HD Talks

Local Influence and Beachside Elegance at W Punta de Mita

Posted by on July 13, 2016 in Projects

We are in the midst of summer, not quite the dog days, but still that crucial point where fantasies of beach vacations are frequent if not all-consuming. So, of course, when I went to Starwood Hotels & Resorts’ Starlab in Manhattan last week to learn about the W Punta de Mita in Nayarit, Mexico, it was hard not to envision a trip to the spa or relaxing poolside, even enjoying fresh ceviche at the Chevicheria, a converted 1950s Chevrolet 3800 pale blue truck that has been transformed into a beachside bar.


The exterior of the W Punta de Mita, with interiors by Mister Important Design

Because the culture is so rich in the Mexico town, a 25 mile drive from Puerto Vallarta, the W design team, along with Oakland-based Mister Important Design, used those influences (Frida Kahlo, luche libre masks, the papel picado paper-cutting technique, and, especially the traditional patterns of the Huichol people, one of the few remaining native groups in Mexico) as well as the natural architecture and verdant landscape for the 150-villa resort.

There are the W mainstays—a DJ booth that sits behind the bar and commands the area; the 4,000 square foot Away Spa that opens out to a pool where the natural spring water flows; and a few dining options: the Spice Market Beach (that has yet to open) and Mesa1 restaurant, which sits on an island in the middle of the spring-fed lake, both exclusive and isolated.


The Camino Huichol walkway made from blue and green mosaic tiles that spans 460 feet and guides guests to the Wet Deck.

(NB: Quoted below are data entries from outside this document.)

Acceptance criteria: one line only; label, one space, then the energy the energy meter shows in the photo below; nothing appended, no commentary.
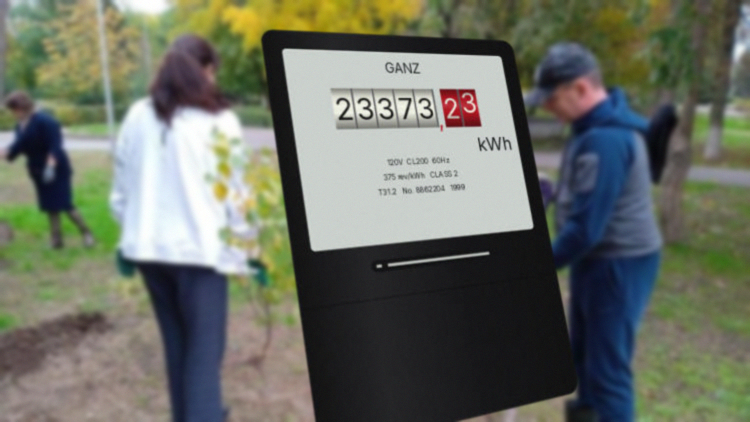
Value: 23373.23 kWh
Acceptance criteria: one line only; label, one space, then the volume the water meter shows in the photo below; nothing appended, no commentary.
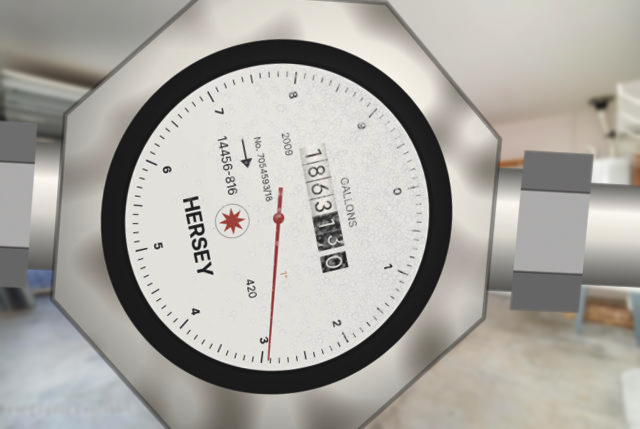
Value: 1863132.9 gal
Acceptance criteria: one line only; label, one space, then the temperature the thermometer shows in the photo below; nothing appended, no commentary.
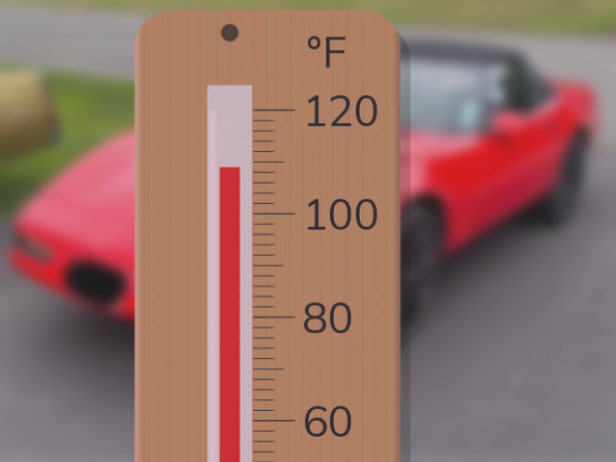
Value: 109 °F
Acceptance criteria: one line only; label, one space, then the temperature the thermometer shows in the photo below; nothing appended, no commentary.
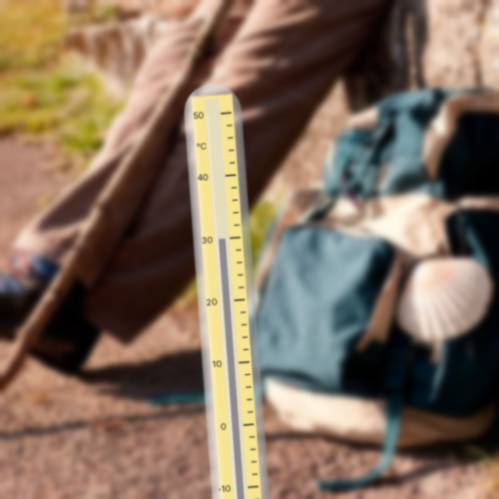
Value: 30 °C
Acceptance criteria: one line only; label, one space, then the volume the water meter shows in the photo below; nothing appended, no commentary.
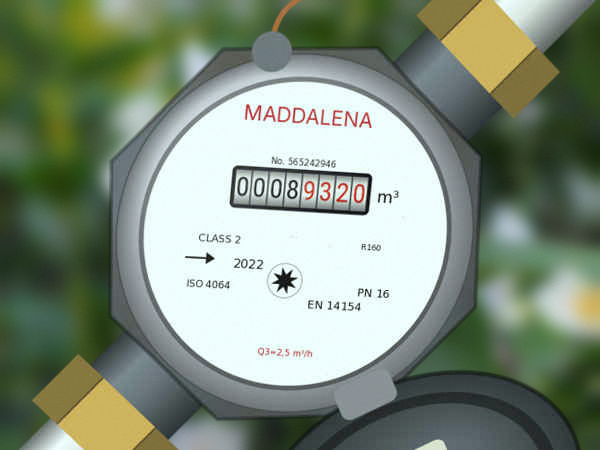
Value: 8.9320 m³
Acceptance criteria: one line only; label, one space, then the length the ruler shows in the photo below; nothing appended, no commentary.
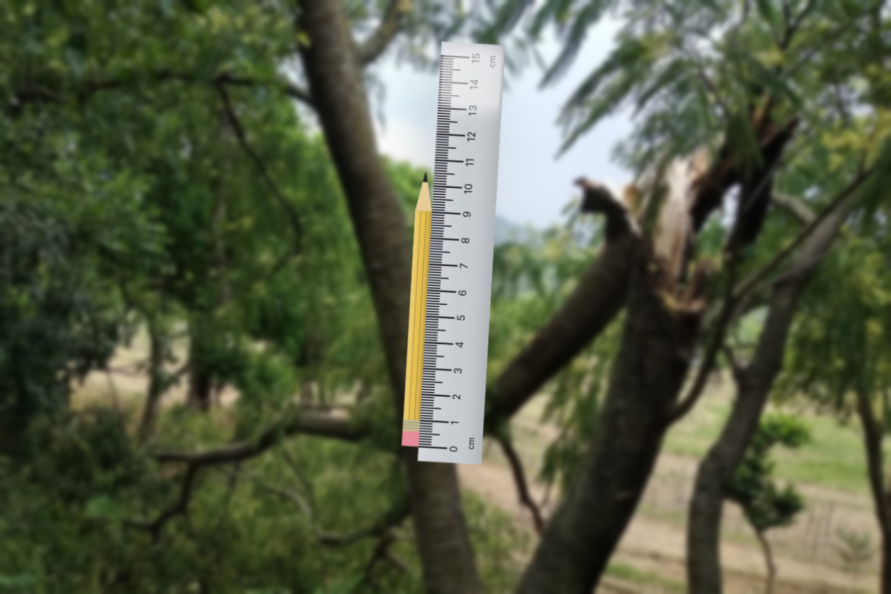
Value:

As one of the few select luxury resorts in the W portfolio, the property combines the flare the brand is known for—whimsy, humor, and bright colors—with what we expect from a beach resort (soft colors, tranquil setting, and views for days). Indeed, each moment is a curated social media share waiting to happen. The welcomes desks, for instance, have tiny skulls embedded in them, a nod to the Day of the Dead.


A tranquil spot in the lobby with a papel picado-inspired screen acting as a backdrop.

In the villas, fun elements like a mural of Frida Kahlo, are used to bring in humor, while other ones speak to the bohemian beach culture, with vibrant surfboards acting as headboards in some, and local tin used as a headboard in others.

But it’s the green and blue mosaic walkway, the Camino Huichol, in the entrance that truly speaks to the setting. Acting as a pathway for guests, it spans nearly 460 feet, guiding guests from the entrance outside to the Wet Deck and pool area and finally to walkway that overlooks the Pacific Ocean.